I simply could not sit silent in this House any longer and watch these things happening. It is a national misfortune. No one can fairly say that I say this only because Lord Beaverbrook is a Canadian and I am a Canadian, because everyone who hears my words knows in his heart that I am speaking the truth. I shall not waste your time, nor mine, by discussing his methods. I shall not employ my mind with such empty and stupid charges as I have heard from time to time, to the effect that he goes into a Ministry, raises Cain, turns everything upside clown, robs the production line, gets results and gets out while the going is good. I have heard the same kind of flapdoodle about 50 great men in my time, because the little fellows cannot take it and cannot find any other excuse, but I have always proved that it is utter nonsense. When you have a good manager—and I have heard a lot from the Labour side of this House about good management—you will always find a fellow of lesser stature who can tell you what is wrong with him, but do not believe it; it, does not make sense. When you have a manager who gets results, bind him to your business with rods of iron, even if everyone tells you he is a supreme disorganiser. It is the results that count.

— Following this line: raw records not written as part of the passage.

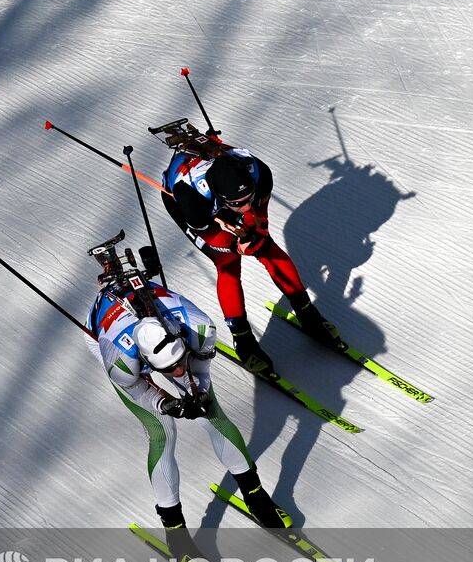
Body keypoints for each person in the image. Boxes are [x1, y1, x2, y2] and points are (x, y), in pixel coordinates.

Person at [85, 234, 287, 529]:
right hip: (104, 332)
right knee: (161, 432)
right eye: (171, 369)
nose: (178, 371)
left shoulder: (198, 327)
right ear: (147, 362)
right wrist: (166, 403)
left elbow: (199, 372)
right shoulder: (123, 363)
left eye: (181, 362)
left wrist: (199, 395)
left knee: (211, 412)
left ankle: (256, 496)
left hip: (160, 324)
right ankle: (174, 530)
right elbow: (139, 390)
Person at [157, 121, 342, 375]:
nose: (246, 206)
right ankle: (243, 339)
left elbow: (258, 214)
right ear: (222, 199)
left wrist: (258, 230)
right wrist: (234, 244)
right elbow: (213, 236)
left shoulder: (259, 172)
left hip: (225, 191)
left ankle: (307, 312)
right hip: (183, 203)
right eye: (237, 203)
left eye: (248, 199)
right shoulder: (191, 198)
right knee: (228, 263)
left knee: (265, 246)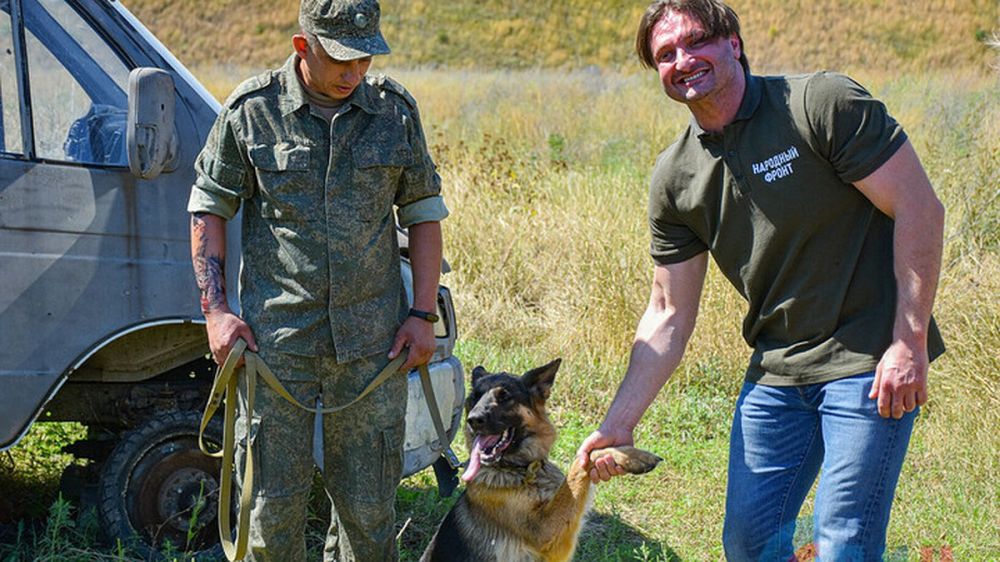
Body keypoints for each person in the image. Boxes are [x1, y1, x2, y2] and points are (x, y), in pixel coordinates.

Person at [576, 1, 945, 560]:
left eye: (696, 41)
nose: (683, 61)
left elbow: (919, 208)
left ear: (734, 42)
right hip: (777, 372)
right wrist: (618, 424)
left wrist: (907, 341)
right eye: (666, 55)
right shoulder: (676, 177)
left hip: (869, 361)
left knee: (844, 536)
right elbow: (668, 313)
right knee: (749, 542)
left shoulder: (819, 104)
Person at [188, 0, 448, 559]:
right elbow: (209, 208)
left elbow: (423, 214)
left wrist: (422, 314)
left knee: (369, 509)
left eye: (365, 61)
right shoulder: (251, 111)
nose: (355, 74)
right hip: (275, 347)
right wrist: (216, 311)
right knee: (269, 507)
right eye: (342, 61)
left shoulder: (394, 112)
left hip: (373, 350)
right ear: (302, 46)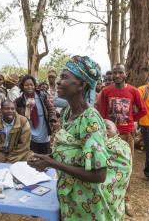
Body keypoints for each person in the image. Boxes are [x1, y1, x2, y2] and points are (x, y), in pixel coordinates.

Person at [28, 55, 130, 220]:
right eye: (60, 77)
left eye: (65, 77)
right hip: (71, 195)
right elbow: (70, 151)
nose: (59, 82)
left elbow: (99, 175)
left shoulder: (90, 119)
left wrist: (52, 163)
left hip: (89, 202)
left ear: (82, 85)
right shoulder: (68, 113)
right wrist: (46, 158)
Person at [98, 63, 147, 216]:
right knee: (109, 165)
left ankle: (126, 199)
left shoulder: (133, 90)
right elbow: (102, 114)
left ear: (126, 73)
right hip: (110, 136)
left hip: (127, 135)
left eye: (120, 72)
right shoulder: (106, 91)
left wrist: (132, 120)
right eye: (115, 72)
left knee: (127, 166)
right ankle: (110, 195)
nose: (117, 75)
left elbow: (143, 110)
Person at [15, 75, 58, 154]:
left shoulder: (42, 96)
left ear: (35, 86)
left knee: (45, 154)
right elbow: (17, 117)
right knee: (32, 156)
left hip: (43, 129)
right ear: (22, 86)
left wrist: (52, 120)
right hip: (29, 132)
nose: (29, 87)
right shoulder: (19, 101)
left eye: (31, 85)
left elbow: (51, 109)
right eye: (26, 85)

Lord Beaverbrook is the possession of the Empire, the Empire's greatest indivi- dual driving force at the present time. He belongs to the Empire; he is not the private property of these British Isles. He belongs to Canada, to Australia, India and South Africa, and they have a right to have him where he can do them the most good. Do not forget that there are millions in the Dominions who are greatly perplexed because he is no longer in this Government. There is no time nowadays to do things in the committee way. This is the time for resolute action by men of flair and inspiration, and not too much good manners. A great British industrialist recently said to me, "I am tired of good manners and bad figures." That is something for every hon. Member of this House to ponder. It is worth pondering, because it is a great truth. Finally, may I say that whatever may be the trials which the British Empire is called upon to endure, whatever burdens we are asked to bear, the Dominions will continue to fortify and strengthen this old Motherland? The resources of all our people will be at her command and at the command of those who come forward to battle for our united race and the liberties we enjoy. But in the Empire's name, for the Empire's sake, bring Beaverbrook back.